Meist werden solche Experimente im Labor gemacht, weil das im Freiland schwierig umzusetzen ist. Allerdings können im Labor die unterschiedlichen natürlichen Bedingungen der Wildnis kaum simuliert werden, unter denen die Fische ihr Verhalten entwickelt haben. Deshalb sind Studien wie diejenige von Snijders und Kollegen, die im natürlichen Lebensraum durchgeführt werden, sehr wertvoll. Denn dadurch lernen wir viel über das natürliche Verhalten von Fischen, in diesem Fall über das Sozialverhalten.
In Trinidad und Tobago, zwei Inseln in der Karibik, leben Guppys (Phoecilia reticulata) in Flüssen, in denen sich durch Steine und Felsen natürliche Bassin bilden. Die Forscherinnen haben in diesen Bassins Gruppen unterschiedlicher Grösse eingesetzt und untersucht, wie die Guppys bei der Futtersuche abschnitten.
In sieben solcher Bassins haben die Forscherinnen entweder ein Individuum allein oder Gruppen aus vier bzw. acht Individuen eingesetzt. Diese Gruppen bestanden jeweils nur aus Männchen oder Weibchen. Als Kontrollgruppe setzten sie eine Gruppe aus einem Männchen und sieben Weibchen ein.
An fünf markierten Orten im Bassin richteten sie je eine Futterstelle ein, die sie jeweils nacheinander mit Futter bestückten. Sie beobachteten, wie lange es dauerte, bis die Guppys das Futter entdeckten und wie viele Bissen sie davon nahmen.
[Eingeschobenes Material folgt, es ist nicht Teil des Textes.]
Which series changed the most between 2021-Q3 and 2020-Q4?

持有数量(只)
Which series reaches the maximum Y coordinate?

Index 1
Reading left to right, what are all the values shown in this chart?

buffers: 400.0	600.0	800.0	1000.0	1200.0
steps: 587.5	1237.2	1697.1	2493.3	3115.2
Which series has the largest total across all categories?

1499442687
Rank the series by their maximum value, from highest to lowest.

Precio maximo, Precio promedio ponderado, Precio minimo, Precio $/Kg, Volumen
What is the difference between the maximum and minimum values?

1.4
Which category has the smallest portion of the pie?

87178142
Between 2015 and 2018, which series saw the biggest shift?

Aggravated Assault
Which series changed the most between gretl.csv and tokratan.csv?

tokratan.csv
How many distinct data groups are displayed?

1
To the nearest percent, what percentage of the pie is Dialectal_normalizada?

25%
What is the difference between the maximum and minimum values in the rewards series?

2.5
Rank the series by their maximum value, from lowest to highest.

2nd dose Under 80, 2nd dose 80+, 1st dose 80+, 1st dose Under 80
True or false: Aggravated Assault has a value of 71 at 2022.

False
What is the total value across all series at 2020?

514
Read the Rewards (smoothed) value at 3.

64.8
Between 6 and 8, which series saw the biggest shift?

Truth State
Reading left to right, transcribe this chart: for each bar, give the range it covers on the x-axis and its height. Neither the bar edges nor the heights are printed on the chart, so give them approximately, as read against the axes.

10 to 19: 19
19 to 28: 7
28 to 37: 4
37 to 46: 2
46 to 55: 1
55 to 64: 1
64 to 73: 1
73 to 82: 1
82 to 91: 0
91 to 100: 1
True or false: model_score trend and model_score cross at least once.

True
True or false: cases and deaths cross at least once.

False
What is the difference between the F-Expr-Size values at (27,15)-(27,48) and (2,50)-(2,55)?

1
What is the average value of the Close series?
Tatsächlich entdeckten sowohl die weiblichen als auch die männlichen Guppys die Futterstellen in Gegenwart von Artgenossen eher und näherten sich diesen auch schneller. Und je grösser die Gruppe war, desto erfolgreicher waren sie und umso mehr Futter nahmen die einzelnen Fische auf.
Das vielschichtige Sozialleben der Guppys
Überraschend für die Forscher:innen schnitten beide Geschlechter gleich gut ab. Denn zum einen leben die Weibchen sozialer als die Männchen, die räumlich und sozial mobiler sind. Und zum anderen brauchen sie mehr Futter als Männchen. Daher würde man erwarten, dass sie mehr von der Anwesenheit ihre Artgenossinnen profitieren. Allerdings frassen die Männchen in Gegenwart von Weibchen weniger als in den reinen Männchengruppen. Vermutlich waren sie neben dem Fressen damit beschäftigt, die Weibchen zu umwerben. Zudem frass das Guppy-Weibchen, wenn es alleine im Bassin war, mehr als das Männchen.
Zusammenfassend kann man sagen, dass weibliche und männliche Guppys bei der Futtersuche davon profitieren, wenn sie in Gesellschaft von Artgenossen sind. Die Vorteile der gemeinsamen Futtersuche könnte also eine der Ursachen dafür sein, warum Fische sozial leben. Allerdings scheint das bei den Männchen nicht immer gleich vorteilhaft zu sein, denn sie leben häufig weniger sozial als die Weibchen, die mitunter stabile soziale Beziehungen untereinander eingehen und gegen Feinde zusammenspannen. Das soziale Leben der Guppys lässt sich nicht einfach generell beschreiben, sondern muss auch für den individuellen Fisch untersucht werden.
Kommentar Fischwissen
Die Studie ist eines der wenigen Beispiele, bei denen Fische in ihrer natürlichen Umgebung untersucht wurden. Mehr solcher Verhaltensbeobachtungen aus dem Freiland wären wünschenswert, denn bei vielen Fischarten ist wenig über ihr natürliches Verhalten bekannt. Allerdings sind Freilandstudien meist ein aufwändiges und schwieriges Unterfangen.